Becoming your story - guiseppecalzone
http://josephwalla.com/becoming-your-story

======
o1iver
I was actually thinking about this today asking myself how often you have to
tell yourself who you are until you become that person.

It's a kind of positive feedback loop. Until I started research at university
I used to just do enough to pass well. When I started doing research I started
enjoying it much more and consequently started working more. I became a hard-
working person, both to myself and others. And this in turn led me to work
even harder (also when it wasn't so enjoyable).

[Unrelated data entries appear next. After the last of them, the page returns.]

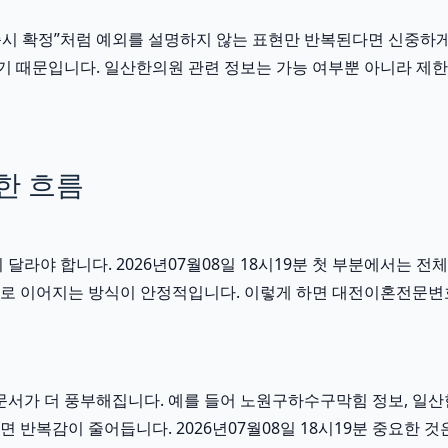
즉시 확정”처럼 예외를 설명하지 않는 표현만 반복된다면 신중하게 보
수 있기 때문입니다. 일산한의원 관련 정보는 가능 여부뿐 아니라 제
한 흐름
야 합니다. 2026년07월08일 18시19분 첫 부분에서는 전체
연결로 이어지는 방식이 안정적입니다. 이렇게 하면 대전이혼전문변
가 더 풍부해집니다. 예를 들어 노원구하수구막힘 정보, 일산한
반복감이 줄어듭니다. 2026년07월08일 18시19분 중요한 것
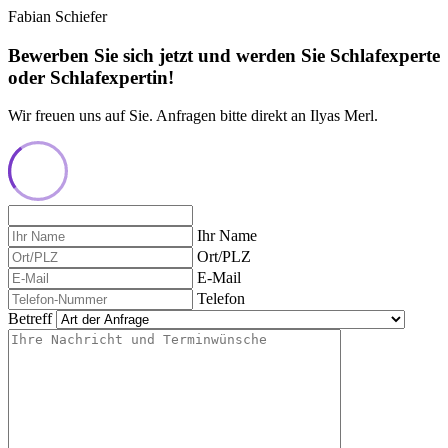
Fabian Schiefer
Bewerben Sie sich jetzt und werden Sie Schlafexperte
oder Schlafexpertin!
Wir freuen uns auf Sie. Anfragen bitte direkt an Ilyas Merl.
Ihr Name
Ort/PLZ
E-Mail
Telefon
Betreff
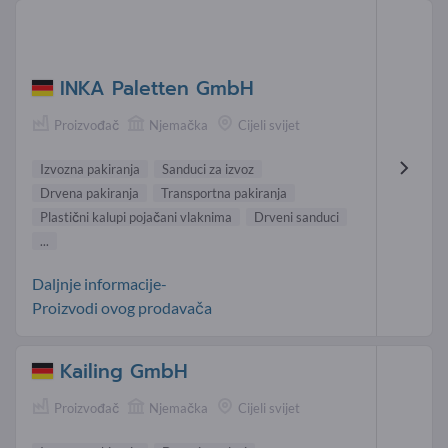
INKA Paletten GmbH
Proizvođač
Njemačka
Cijeli svijet
Izvozna pakiranja
Sanduci za izvoz
Drvena pakiranja
Transportna pakiranja
Plastični kalupi pojačani vlaknima
Drveni sanduci
...
Daljnje informacije-
Proizvodi ovog prodavača
Kailing GmbH
Proizvođač
Njemačka
Cijeli svijet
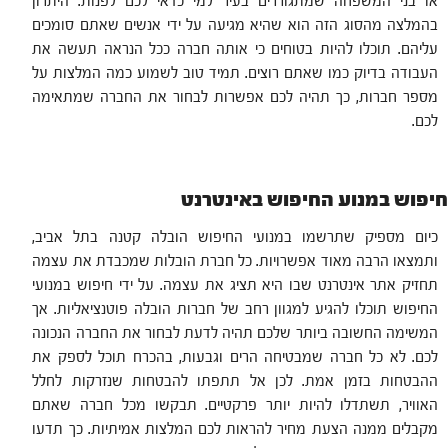
או בני המשפחה שמתגוררים בעיר למי כדאי לכם לפנות. היתרון
בהמלצה מהסוג הזה הוא שהיא מגיעה על ידי אנשים שאתם סומכים
עליהם. תוכלו להיות בטוחים כי אותה חברה ככל הנראה תעשה את
העבודה בדיוק כמו שאתם רוצים. תמיד טוב לשמוע כמה המלצות על
מספר חברות, כך תהיה לכם אפשרות לבחור את החברה שמתאימה
לכם.
חיפוש במנוע החיפוש באינטרנט
כיום מספיק שתרשמו במנועי החיפוש הובלה קטנה בתל אביב,
ותמצאו הרבה מאוד אפשרויות. כל חברת הובלות שמכבדת את עצמה
תחזיק אתר אינטרנט שבו היא תציג את עצמה. על ידי חיפוש במנועי
החיפוש תוכלו להגיע למגוון רחב של חברות הובלה פוטנציאליות. אך
המשימה החשובה ביותר שלכם תהיה לדעת לבחור את החברה הנכונה
לכם. לא כל חברה שמבטיחה הרים וגבעות, בהכרח תוכל לספק את
ההבטחות בזמן אמת. לכן אל תתפתו להבטחות שנזרקות לחלל
האוויר, תשתדלו להיות יותר פרקטיים. תבקשו מכל חברה שאתם
מקבלים ממנה הצעת מחיר להראות לכם המלצות אמיתיות. כך תדעו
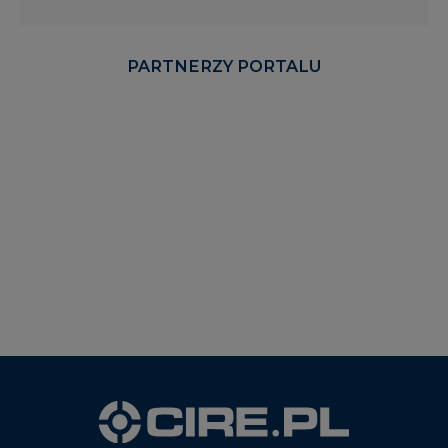
WYDAWCA PORTALU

Same goes for other things like sports, community service, etc...

------
tstactplsignore
This is something I myself have noticed. Most people just want to live a
story; they don't care whether or not it's a success story or a tragedy-
either is better than being boring.

------
tep
This reminds me of the Coué method:
[http://en.wikipedia.org/wiki/%C3%89mile_Cou%C3%A9#The_Cou.C3...](http://en.wikipedia.org/wiki/%C3%89mile_Cou%C3%A9#The_Cou.C3.A9_method)

I noticed this pattern too, but doubt that it is healthy. It might help
reaching goals but at the same time it distorts your perception of reality
quite drastically. This again, can become very dangerous.

"serenity now - insanity later"

------
nezaj
Solid piece. Having the right mindset will go along way for achievement. It
will subconsciously guide you to making better decisions and give you the
motivation to keep going when things get tough.